> **GOAL OF THE EXERCISE**
Extract the classification lines from every entry below, copying each line verbatim, and leave the pictures out of your answer.

Stored data entries:
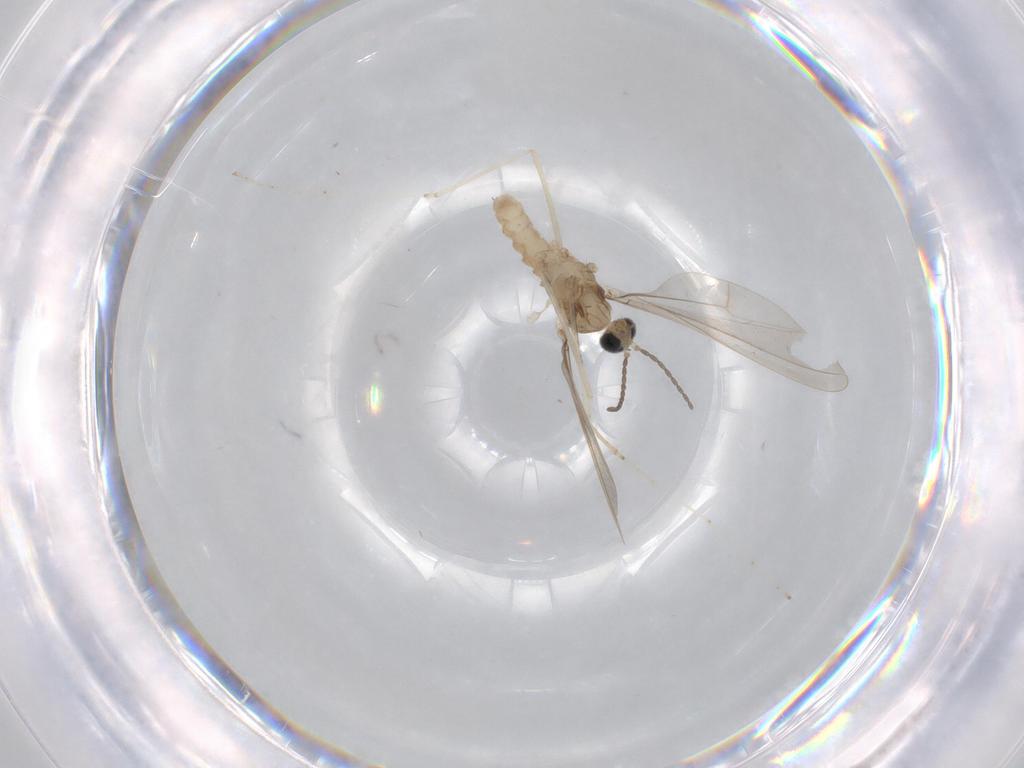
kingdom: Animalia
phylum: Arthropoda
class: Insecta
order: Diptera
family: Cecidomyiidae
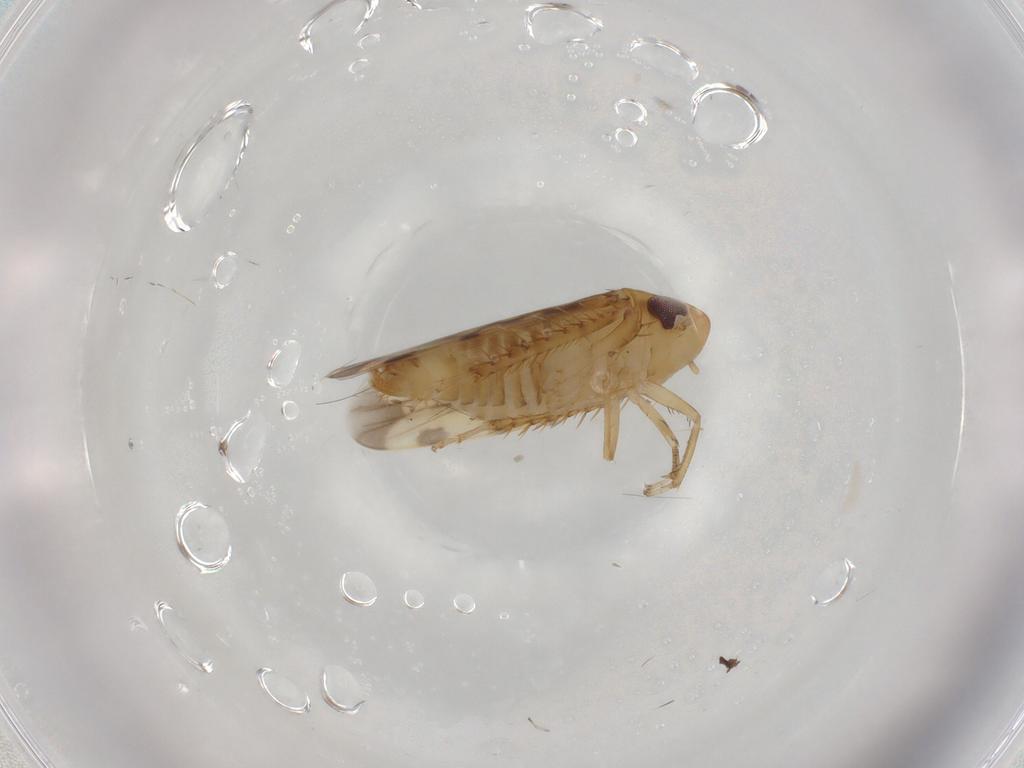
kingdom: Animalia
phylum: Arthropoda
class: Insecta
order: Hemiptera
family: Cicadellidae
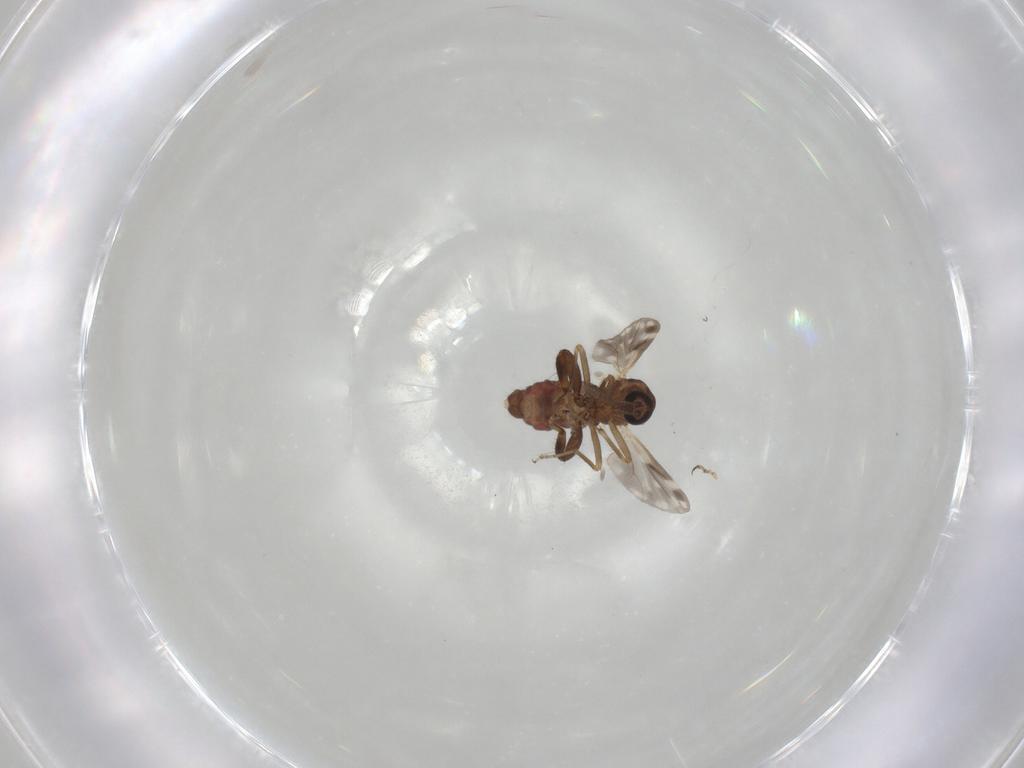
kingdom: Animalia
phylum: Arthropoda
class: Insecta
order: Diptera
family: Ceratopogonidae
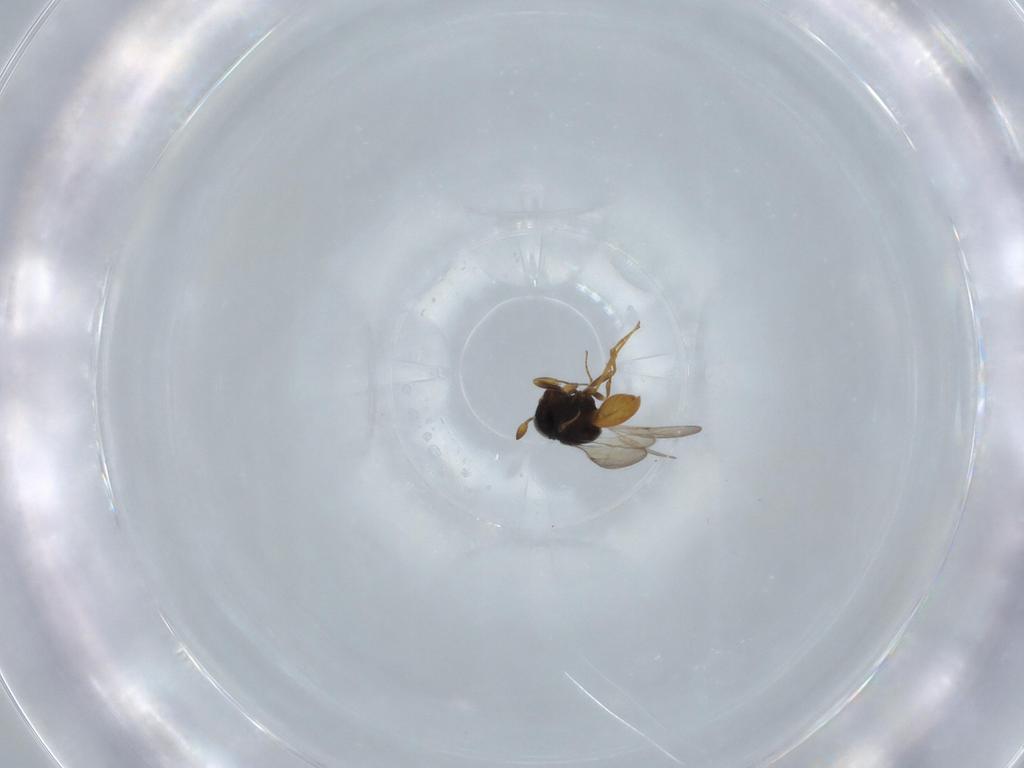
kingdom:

> **OUTPUT OF THE EXERCISE**
kingdom: Animalia
phylum: Arthropoda
class: Insecta
order: Diptera
family: Cecidomyiidae
kingdom: Animalia
phylum: Arthropoda
class: Insecta
order: Hemiptera
family: Cicadellidae
kingdom: Animalia
phylum: Arthropoda
class: Insecta
order: Diptera
family: Ceratopogonidae
kingdom:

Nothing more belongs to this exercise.